Little is known about the molecular mechanisms of ceramide-mediated cellular signaling2,16,17,18. The membrane concentration of ceramide is low in the steady state (0.1–1% of total phospholipids)19. However, activation of SMases induces ceramide-enriched membrane domains20,21,22,23,24,25. Ceramides are extremely hydrophobic and increase the molecular order of phospholipids in membranes. Ceramides also induce phase separation, domain formation, pore formation, and flip-flop of phospholipids in membrane bilayers17,26,27. It is postulated that these physical properties are involved in the cellular functions of ceramides. However, the relationship between the physiological role of ceramides and the physical properties of ceramide-containing membranes is not well understood17,26,27.

• **To do**
Print the stretch of the passage on ceramide signaling from "Little is known" through "not well understood17,26,27.".

• **Material shown**
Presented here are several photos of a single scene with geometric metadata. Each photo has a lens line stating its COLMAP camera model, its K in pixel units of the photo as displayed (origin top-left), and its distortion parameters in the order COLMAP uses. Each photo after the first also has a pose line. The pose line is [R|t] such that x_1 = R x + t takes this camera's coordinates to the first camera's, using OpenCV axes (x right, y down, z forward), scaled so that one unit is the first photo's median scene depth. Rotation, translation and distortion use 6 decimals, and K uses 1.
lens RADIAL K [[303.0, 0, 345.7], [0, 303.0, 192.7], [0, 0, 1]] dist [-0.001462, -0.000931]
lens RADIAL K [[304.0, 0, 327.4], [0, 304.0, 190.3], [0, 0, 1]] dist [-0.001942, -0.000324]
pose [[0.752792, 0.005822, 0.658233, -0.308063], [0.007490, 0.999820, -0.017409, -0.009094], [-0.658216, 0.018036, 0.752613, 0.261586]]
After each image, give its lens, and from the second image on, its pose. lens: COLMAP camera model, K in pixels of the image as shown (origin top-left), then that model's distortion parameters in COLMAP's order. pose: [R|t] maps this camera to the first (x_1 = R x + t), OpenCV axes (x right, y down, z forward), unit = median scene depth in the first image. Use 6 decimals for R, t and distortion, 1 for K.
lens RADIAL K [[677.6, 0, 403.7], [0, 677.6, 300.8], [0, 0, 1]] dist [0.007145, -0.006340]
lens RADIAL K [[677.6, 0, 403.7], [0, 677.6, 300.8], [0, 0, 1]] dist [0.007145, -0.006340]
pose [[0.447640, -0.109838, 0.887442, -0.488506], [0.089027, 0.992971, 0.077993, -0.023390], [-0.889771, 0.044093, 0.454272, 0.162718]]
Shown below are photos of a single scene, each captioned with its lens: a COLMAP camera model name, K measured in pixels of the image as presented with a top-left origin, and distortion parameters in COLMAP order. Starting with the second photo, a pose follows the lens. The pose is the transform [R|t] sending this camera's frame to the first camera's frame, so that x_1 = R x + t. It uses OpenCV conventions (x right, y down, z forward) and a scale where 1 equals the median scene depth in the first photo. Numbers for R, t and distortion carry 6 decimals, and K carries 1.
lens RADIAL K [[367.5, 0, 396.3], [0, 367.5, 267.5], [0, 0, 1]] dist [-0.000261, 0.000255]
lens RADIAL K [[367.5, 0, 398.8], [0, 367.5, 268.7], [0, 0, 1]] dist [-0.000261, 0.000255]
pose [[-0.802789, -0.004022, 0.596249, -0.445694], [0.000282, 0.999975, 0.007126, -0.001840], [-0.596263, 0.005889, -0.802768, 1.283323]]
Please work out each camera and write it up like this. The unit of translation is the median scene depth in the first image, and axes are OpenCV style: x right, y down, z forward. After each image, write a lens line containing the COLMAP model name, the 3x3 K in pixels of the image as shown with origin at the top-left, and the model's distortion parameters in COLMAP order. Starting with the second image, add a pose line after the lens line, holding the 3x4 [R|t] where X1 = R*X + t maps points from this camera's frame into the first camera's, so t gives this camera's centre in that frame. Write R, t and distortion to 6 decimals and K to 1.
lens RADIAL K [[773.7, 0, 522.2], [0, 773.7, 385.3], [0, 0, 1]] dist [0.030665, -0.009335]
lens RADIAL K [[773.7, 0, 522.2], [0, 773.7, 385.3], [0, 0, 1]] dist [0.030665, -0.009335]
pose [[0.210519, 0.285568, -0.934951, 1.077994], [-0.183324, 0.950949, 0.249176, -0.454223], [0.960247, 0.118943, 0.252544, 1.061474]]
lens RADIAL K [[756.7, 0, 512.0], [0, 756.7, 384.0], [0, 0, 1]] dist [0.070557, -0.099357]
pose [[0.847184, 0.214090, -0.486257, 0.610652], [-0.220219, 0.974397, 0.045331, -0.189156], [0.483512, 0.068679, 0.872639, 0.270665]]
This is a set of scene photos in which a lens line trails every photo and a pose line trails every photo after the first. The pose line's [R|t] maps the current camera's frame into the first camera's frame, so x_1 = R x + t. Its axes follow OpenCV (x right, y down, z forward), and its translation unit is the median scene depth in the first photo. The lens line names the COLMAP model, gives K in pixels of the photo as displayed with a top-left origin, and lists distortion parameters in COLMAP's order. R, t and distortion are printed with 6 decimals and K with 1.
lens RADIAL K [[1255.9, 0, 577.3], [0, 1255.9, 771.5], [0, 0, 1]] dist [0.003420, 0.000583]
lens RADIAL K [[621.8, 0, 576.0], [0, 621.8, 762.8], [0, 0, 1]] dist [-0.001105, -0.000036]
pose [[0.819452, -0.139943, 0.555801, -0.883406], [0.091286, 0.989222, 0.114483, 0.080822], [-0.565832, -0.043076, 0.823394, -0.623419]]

• **Expected answer**
Little is known about the molecular mechanisms of ceramide-mediated cellular signaling2,16,17,18. The membrane concentration of ceramide is low in the steady state (0.1–1% of total phospholipids)19. However, activation of SMases induces ceramide-enriched membrane domains20,21,22,23,24,25. Ceramides are extremely hydrophobic and increase the molecular order of phospholipids in membranes. Ceramides also induce phase separation, domain formation, pore formation, and flip-flop of phospholipids in membrane bilayers17,26,27. It is postulated that these physical properties are involved in the cellular functions of ceramides. However, the relationship between the physiological role of ceramides and the physical properties of ceramide-containing membranes is not well understood17,26,27.